Led by Dr. Paula Sotomayor, researchers in the Department of Urologic Oncology at the Roswell Park Cancer Institute in Buffalo, New York have identified Oct4A in a small subset of prostate cells which were negative for many other types of more conventional cancer stem cells markers, such as markers of luminal epithelial and basal epithelial cell differentiation, including the markers ABCG2, NANOG, CD133 and AMACR. A further subpopulation of the cells expressing Oct4A were also found to co-express the embryonic stem cell marker Sox2, which is a transcription factor necessary for the self-renewal of undifferentiated cells. Yet another subpopulation was found to co-express synaptophysin, while the majority of the Oct4A-expressing cells were found to co-express chromagranin A, both of which are neuroendocrine differentiation markers.

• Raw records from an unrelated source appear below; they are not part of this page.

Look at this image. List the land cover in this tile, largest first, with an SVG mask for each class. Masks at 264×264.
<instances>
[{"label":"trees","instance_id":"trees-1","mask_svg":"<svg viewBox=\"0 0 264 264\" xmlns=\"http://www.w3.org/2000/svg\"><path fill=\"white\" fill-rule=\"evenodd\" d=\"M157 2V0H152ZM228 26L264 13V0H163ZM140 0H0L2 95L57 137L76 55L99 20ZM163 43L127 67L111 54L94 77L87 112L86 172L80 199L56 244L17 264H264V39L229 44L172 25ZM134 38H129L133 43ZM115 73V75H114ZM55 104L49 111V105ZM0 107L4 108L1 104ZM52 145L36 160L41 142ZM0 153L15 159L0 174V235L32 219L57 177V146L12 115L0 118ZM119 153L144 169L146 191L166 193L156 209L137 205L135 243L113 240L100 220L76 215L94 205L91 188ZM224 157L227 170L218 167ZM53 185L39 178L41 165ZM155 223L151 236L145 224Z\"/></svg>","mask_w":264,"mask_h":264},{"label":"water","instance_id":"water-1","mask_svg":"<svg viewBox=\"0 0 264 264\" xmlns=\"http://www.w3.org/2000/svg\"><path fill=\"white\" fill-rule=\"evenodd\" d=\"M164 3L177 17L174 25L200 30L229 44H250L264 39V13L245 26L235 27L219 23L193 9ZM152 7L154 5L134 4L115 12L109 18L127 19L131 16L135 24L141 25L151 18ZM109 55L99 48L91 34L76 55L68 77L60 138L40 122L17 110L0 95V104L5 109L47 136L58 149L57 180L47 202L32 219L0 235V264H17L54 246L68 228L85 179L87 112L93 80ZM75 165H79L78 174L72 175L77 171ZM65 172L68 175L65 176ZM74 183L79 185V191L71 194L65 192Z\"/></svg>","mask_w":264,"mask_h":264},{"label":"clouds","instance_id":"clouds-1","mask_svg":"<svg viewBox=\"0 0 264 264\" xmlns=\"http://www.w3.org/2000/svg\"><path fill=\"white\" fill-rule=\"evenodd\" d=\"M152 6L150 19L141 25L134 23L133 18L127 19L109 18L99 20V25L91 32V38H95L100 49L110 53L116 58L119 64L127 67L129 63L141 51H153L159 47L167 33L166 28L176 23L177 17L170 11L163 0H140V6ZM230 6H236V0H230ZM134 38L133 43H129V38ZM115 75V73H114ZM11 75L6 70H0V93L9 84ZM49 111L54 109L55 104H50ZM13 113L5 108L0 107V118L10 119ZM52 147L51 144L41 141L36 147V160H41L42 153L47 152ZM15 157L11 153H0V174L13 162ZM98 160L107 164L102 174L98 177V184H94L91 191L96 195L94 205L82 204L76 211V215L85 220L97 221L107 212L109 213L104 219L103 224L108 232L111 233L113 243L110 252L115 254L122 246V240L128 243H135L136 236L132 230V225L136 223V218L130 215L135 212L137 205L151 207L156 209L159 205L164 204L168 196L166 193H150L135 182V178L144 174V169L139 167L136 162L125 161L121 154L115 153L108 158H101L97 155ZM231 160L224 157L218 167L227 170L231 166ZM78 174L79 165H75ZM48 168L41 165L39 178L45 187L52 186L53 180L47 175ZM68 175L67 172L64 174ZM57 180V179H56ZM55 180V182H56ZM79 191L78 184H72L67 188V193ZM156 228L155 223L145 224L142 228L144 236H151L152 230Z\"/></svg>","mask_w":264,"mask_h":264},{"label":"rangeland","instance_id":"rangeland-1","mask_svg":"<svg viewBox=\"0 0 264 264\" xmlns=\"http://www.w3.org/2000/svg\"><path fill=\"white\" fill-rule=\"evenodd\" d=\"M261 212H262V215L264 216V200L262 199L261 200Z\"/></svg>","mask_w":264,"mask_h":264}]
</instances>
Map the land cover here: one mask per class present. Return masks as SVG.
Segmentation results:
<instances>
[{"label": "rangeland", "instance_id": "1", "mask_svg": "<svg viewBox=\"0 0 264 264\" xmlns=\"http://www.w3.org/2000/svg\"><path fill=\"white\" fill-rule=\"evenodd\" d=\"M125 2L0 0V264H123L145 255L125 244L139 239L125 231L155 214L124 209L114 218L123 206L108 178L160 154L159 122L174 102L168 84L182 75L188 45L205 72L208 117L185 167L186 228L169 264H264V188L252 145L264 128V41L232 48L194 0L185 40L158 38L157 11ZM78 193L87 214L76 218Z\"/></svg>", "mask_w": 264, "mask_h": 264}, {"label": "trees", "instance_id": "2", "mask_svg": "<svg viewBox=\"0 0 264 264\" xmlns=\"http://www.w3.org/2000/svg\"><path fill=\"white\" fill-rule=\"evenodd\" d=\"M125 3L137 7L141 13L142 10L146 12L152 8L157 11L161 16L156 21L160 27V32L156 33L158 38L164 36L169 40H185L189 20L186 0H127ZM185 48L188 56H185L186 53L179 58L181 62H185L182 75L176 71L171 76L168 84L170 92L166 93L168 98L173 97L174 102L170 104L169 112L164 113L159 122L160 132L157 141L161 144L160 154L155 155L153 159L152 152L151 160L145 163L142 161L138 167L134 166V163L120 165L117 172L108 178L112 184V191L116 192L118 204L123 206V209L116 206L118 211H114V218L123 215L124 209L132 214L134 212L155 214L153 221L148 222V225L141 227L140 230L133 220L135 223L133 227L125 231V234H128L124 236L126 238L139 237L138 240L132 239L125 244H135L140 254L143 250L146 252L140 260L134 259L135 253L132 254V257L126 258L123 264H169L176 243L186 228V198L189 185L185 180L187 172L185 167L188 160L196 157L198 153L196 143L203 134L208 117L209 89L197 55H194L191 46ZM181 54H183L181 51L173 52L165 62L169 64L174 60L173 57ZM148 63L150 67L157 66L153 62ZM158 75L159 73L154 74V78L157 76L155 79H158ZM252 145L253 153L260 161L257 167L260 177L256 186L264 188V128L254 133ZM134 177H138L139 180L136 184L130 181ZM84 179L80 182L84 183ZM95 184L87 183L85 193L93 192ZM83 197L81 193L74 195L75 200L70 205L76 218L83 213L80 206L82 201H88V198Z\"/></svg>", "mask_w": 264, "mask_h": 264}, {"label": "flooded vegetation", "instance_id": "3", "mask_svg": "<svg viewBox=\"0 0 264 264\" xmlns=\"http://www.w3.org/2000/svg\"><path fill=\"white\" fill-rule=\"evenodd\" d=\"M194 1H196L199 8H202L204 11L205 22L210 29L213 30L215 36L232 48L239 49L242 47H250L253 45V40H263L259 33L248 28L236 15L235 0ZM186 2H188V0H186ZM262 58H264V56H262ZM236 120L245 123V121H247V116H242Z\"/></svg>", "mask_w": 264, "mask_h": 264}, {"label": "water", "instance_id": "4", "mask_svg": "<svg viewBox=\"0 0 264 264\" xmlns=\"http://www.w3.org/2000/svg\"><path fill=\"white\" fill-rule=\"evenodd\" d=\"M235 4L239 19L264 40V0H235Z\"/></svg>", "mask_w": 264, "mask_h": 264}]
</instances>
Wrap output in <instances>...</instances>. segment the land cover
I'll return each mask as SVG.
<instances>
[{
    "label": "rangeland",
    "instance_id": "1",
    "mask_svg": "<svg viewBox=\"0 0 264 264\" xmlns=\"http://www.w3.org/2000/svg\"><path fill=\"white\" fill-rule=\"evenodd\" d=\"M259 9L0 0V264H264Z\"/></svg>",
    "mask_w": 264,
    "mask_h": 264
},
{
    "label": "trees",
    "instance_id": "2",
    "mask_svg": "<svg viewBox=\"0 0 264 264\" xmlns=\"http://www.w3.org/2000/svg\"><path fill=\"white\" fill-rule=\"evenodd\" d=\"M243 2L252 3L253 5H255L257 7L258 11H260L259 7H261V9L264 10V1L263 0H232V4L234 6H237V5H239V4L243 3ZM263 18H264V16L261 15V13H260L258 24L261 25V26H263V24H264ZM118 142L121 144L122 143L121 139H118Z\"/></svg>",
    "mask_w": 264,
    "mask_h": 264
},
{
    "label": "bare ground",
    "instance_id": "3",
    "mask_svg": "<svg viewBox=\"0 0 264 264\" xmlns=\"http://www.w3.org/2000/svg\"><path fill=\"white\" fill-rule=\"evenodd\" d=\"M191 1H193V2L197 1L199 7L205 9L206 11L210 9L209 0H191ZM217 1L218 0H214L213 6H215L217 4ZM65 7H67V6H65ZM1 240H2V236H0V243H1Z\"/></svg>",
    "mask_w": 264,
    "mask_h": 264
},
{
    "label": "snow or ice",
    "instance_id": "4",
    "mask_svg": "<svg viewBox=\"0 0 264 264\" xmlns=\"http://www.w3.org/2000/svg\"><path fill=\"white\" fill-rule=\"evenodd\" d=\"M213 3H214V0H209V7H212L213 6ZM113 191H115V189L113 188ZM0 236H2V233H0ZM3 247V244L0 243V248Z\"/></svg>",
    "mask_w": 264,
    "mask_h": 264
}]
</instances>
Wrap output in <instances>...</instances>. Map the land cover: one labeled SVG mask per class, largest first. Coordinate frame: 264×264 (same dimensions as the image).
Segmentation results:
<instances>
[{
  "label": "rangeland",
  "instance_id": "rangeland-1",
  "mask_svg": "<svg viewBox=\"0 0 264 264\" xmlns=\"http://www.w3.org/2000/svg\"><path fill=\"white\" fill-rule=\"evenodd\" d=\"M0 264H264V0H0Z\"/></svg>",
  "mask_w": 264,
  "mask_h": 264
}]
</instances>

Cells expressing Oct4A have been found in both benign and malignant prostate glands. As one would expect, the amount of Oct4A-expressing cells that are present in the gland is directly correlated with the Gleason score, which is a measure of glandular size and microscopic appearance of the prostate, with lower scores being associated with smaller, more tightly packed glands, whereas higher scores indicate a more loosely dispersed glandular structure.
Oct4A is one variant, along with Oct4B, of the Oct4 marker, and the precise molecular mechanisms governing these variants are yet to be determined. As the authors describe in their publication, “rare cells that express Oct4 were identified in several somatic cancers, however, the differential contributions of the Oct4A and Oct4B variants were not determined.”
Nevertheless, with the discovery that cells expressing Oct4A are present in cancerous prostates in numbers that correlate with the severity of the malignancy, scientists are one step closer to understanding this particular form of cancer. Further investigations will be focused especially on those various subpopulations of the cells that co-express the neuroendocrine differentiation markers chromagranin A and synaptophysin, both of which offer new and important pieces in the puzzle.